I battled depression for a few years and the thing that really helped me beat it was getting my thinking straightened out. It is a little like Aikido, though, because our thoughts are slippery and tenacious. Positive thinking alone is unrealistic. The key for me was learning to recognize my negative thoughts as they arose, and either disputing them or minimizing them. For example, during a workout if I find myself thinking, "This is too hard, I hate this, I suck, that other guy is so much stronger than me, etc", I would first of all notice that I am thinking that, then I could just say to myself, "Wow, look at those thoughts, my brain can really make up some negative junk, I am going to keep on moving and not believe what I am hearing from my self, Just because I think something, doesn't mean its true." or I could actively dispute the thoughts like "Of course this is hard, its crossfit man!" or "I don't 'suck' but I do want to get in better shape so this is what I am doing to get better, so I will keep moving" or Yes, that guy is stronger than me, he probably got that way by working out hard and so can I." This is a never ending process. There are a lot of great books out there on Cognitive Therapy by Albert Ellis, Steve Hays, and David Burns. I also recommend Toughness Training for Daily Life by James Loehr. He has a lot of good stuff on 'acting tough under pressure.' Good luck everyone!

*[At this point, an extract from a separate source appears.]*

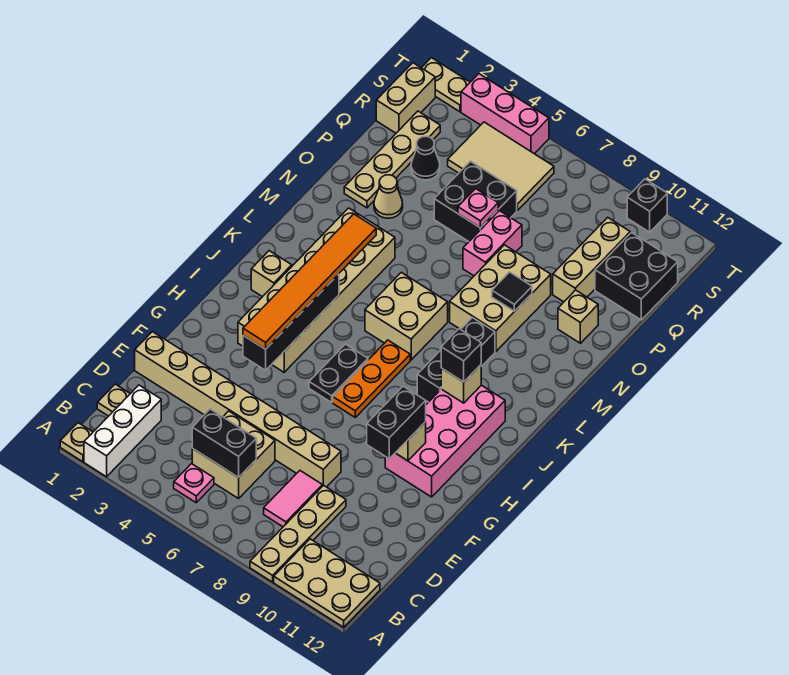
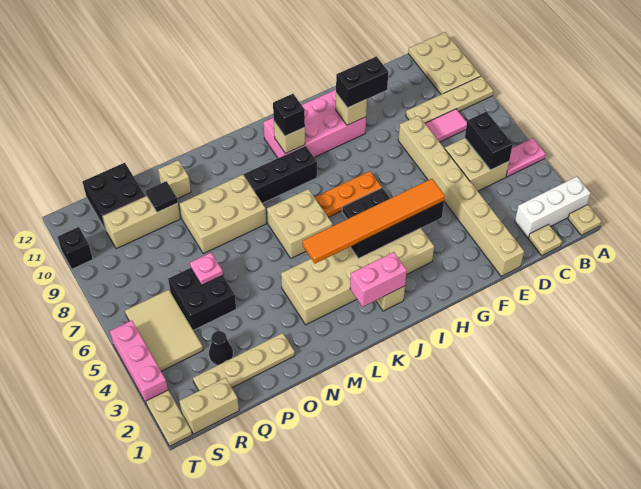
pink 1x1 plate [174,464,214,503] -> pink 1x2 plate [506,138,546,177]
black 1x1 tile [492,272,532,311] -> black 1x1 tile moved to [146,181,178,212]
tan 1x1 cone [374,175,403,218] -> none
pink 1x2 brick [463,211,522,276] -> pink 1x2 brick moved to [350,252,407,307]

replied to comment from Peter Evans

Pete, love the comment how you can't influence your competitors actions. But I think there is something to be said about your competitors PRESENCE. If usain lined up next to me on the track I think that would have a negative or positive outcome on my performance depending on my self talk. It's just the self talk part and not getting intimidated that's the bugger.


wrote …

Great video. Really impressed with the level of instructors at this seminar. There seems to be a lot of focus on the mental. Keep these vids coming please, and hire some of these guys to do a cert focused on the mental side of athletics. I know I would attend. Our bodies are capable of so much more than we think we are.


wrote …

Great video, but I wish they had talked about more. I truly hope this topic will be expanded upon in further CrossFit Journal videos. It's an area that I know I struggle with myself at many times, and I know many others do as well, and it's an element that is often not stressed enough in training. A video on the practical application of these principles would be great!


replied to comment from James Galon

I love the cert idea, I would definitely go to something like this.